* [Assigned task]
What you return should be only the lines in the entries below between the one holding "How to Win Your Social Security Appeal" and the one holding "Client Services", ends included, with every picture left out.

* [Source material]
══════════

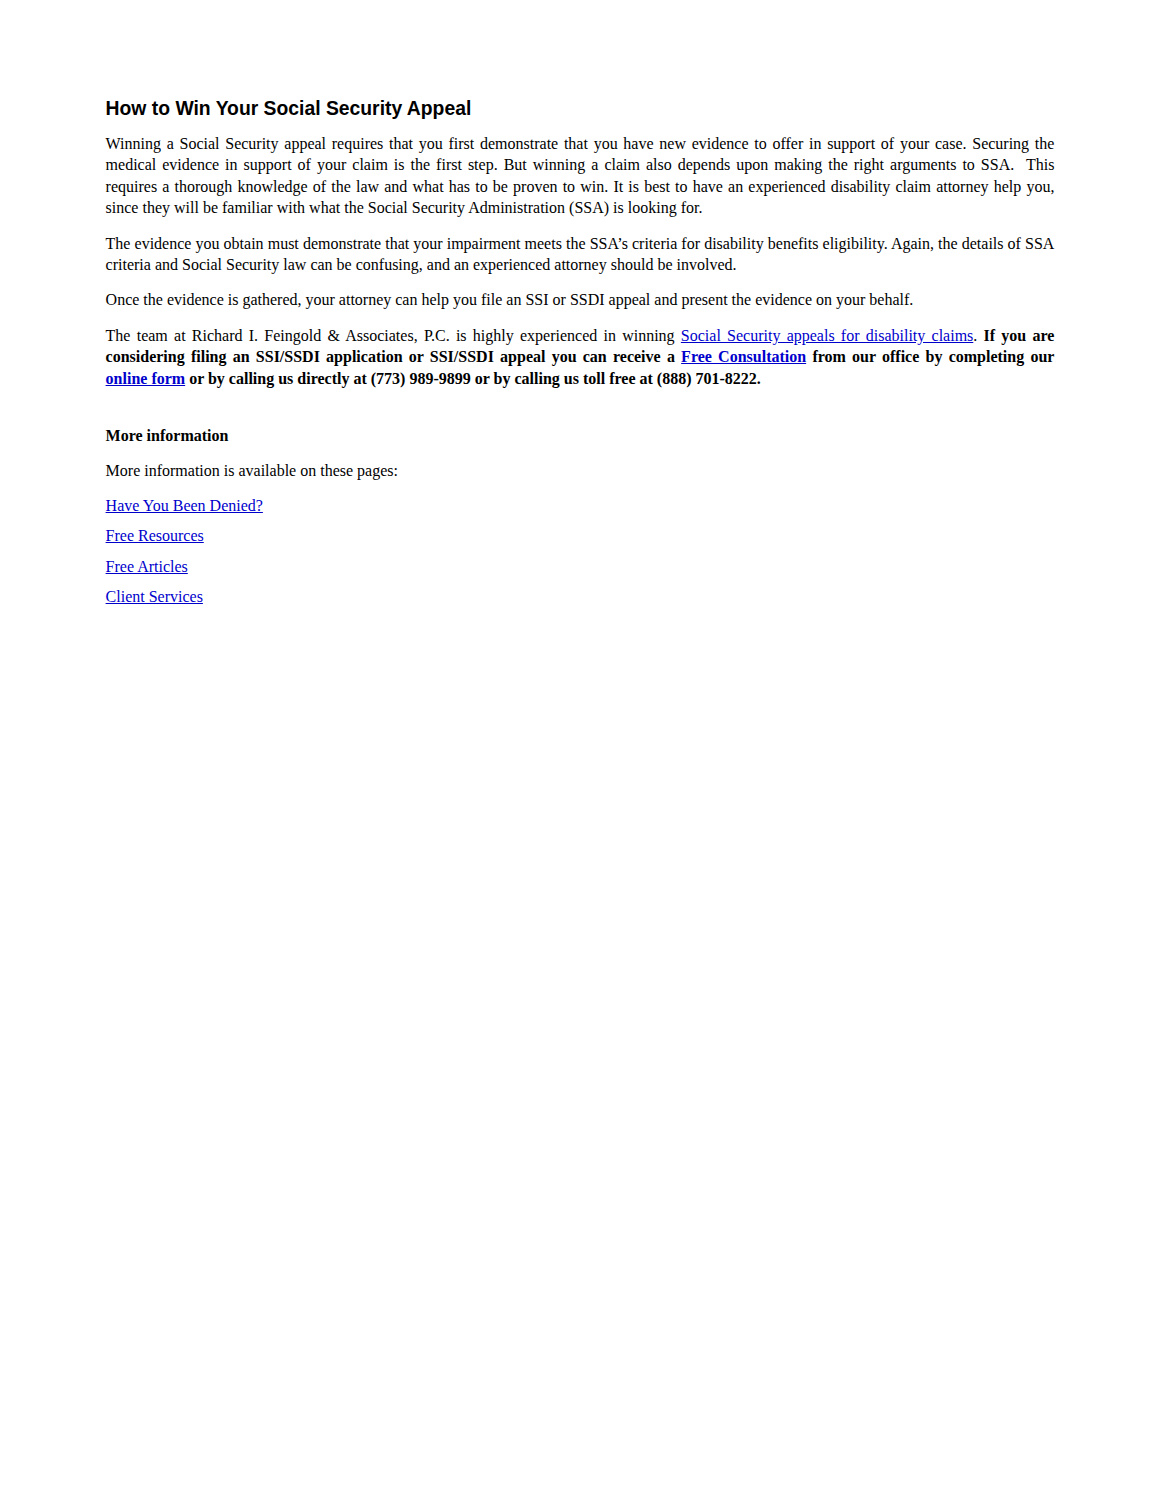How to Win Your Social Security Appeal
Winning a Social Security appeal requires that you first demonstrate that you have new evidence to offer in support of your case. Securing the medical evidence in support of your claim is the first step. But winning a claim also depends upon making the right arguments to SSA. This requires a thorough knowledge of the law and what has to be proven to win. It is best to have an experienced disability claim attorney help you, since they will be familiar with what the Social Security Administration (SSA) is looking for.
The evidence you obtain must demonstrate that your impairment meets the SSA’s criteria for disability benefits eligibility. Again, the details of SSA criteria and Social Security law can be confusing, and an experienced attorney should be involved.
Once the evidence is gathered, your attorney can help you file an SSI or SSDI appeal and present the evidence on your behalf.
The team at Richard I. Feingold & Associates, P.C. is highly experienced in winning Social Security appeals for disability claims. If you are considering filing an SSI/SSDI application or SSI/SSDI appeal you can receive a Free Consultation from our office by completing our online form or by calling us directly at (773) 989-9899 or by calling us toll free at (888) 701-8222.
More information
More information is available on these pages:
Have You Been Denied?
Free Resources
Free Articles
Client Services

══════════

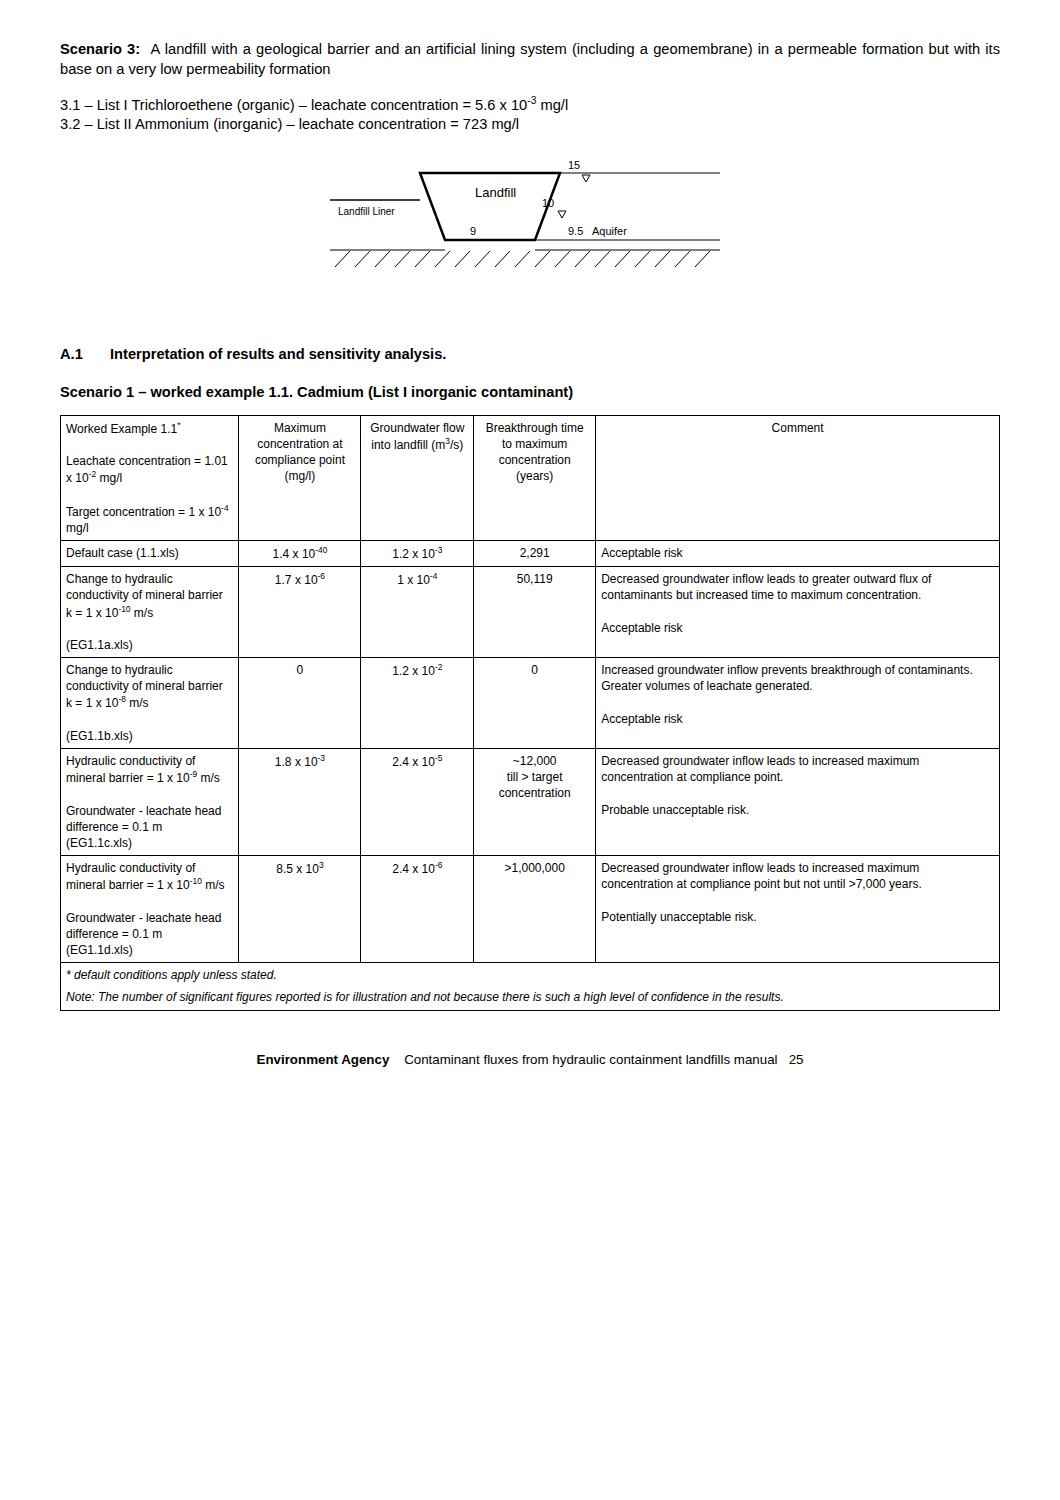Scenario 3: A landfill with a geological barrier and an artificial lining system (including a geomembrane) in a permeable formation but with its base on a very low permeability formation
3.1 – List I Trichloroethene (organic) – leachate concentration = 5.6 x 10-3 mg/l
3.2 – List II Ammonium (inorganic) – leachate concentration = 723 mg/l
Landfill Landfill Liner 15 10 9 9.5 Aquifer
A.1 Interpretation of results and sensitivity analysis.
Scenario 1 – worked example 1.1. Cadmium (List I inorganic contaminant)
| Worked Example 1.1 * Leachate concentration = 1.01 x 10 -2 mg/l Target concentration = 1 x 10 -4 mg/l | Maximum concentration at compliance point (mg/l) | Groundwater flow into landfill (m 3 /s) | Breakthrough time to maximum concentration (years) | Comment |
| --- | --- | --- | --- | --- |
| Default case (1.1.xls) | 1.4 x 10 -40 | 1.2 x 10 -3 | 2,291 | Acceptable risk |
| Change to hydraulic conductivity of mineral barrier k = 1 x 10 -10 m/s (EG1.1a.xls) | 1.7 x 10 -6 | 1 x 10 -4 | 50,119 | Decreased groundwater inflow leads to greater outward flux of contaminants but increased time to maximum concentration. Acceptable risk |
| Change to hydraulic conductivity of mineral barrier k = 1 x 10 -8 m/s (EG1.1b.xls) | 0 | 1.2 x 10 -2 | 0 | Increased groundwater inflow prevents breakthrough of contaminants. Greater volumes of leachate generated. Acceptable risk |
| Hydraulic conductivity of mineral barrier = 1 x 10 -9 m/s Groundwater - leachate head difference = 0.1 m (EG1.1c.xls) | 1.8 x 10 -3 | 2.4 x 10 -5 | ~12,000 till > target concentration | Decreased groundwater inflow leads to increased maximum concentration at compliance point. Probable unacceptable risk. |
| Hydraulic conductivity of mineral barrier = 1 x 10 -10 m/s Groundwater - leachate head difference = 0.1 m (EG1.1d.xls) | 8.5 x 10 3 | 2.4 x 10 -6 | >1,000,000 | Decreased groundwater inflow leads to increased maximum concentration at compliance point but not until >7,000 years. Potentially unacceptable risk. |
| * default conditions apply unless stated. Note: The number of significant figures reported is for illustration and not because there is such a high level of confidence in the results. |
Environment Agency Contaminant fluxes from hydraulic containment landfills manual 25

══════════

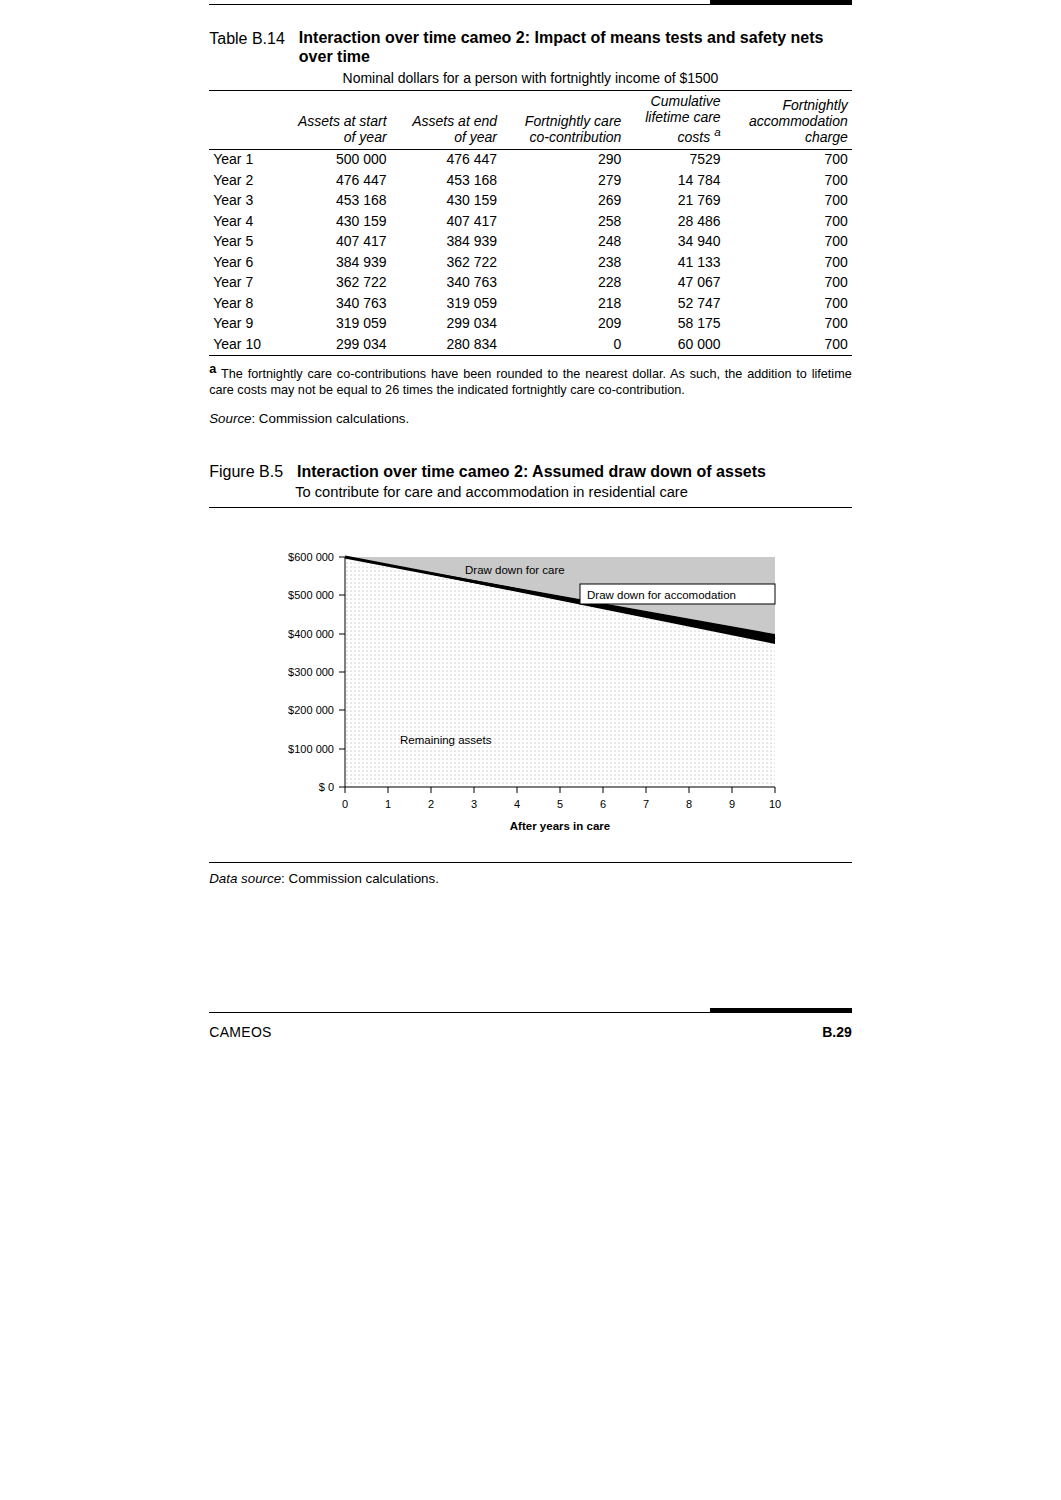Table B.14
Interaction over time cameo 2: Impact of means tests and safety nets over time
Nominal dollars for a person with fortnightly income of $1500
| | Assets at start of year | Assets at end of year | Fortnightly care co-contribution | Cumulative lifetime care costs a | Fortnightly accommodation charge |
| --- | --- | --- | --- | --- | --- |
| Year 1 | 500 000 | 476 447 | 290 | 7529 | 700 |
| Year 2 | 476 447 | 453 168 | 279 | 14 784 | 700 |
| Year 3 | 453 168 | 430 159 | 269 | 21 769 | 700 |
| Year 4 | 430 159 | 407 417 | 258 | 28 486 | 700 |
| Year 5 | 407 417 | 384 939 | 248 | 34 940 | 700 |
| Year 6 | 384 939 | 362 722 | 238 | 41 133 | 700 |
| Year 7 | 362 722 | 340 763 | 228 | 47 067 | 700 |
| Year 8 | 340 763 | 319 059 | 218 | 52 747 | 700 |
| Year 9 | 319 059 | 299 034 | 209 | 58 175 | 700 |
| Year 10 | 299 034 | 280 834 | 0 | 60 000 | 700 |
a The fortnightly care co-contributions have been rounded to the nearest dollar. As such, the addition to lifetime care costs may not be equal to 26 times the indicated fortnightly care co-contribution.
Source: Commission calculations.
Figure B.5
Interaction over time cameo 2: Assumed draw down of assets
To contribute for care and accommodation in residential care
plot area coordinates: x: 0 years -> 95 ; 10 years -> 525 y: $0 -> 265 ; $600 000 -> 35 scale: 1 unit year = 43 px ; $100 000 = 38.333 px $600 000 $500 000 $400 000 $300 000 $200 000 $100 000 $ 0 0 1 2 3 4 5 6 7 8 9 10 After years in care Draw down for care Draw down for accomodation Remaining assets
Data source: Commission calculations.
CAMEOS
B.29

══════════

* [Result of this task]
How to Win Your Social Security Appeal
Winning a Social Security appeal requires that you first demonstrate that you have new evidence to offer in support of your case. Securing the medical evidence in support of your claim is the first step. But winning a claim also depends upon making the right arguments to SSA. This requires a thorough knowledge of the law and what has to be proven to win. It is best to have an experienced disability claim attorney help you, since they will be familiar with what the Social Security Administration (SSA) is looking for.
The evidence you obtain must demonstrate that your impairment meets the SSA’s criteria for disability benefits eligibility. Again, the details of SSA criteria and Social Security law can be confusing, and an experienced attorney should be involved.
Once the evidence is gathered, your attorney can help you file an SSI or SSDI appeal and present the evidence on your behalf.
The team at Richard I. Feingold & Associates, P.C. is highly experienced in winning Social Security appeals for disability claims. If you are considering filing an SSI/SSDI application or SSI/SSDI appeal you can receive a Free Consultation from our office by completing our online form or by calling us directly at (773) 989-9899 or by calling us toll free at (888) 701-8222.
More information
More information is available on these pages:
Have You Been Denied?
Free Resources
Free Articles
Client Services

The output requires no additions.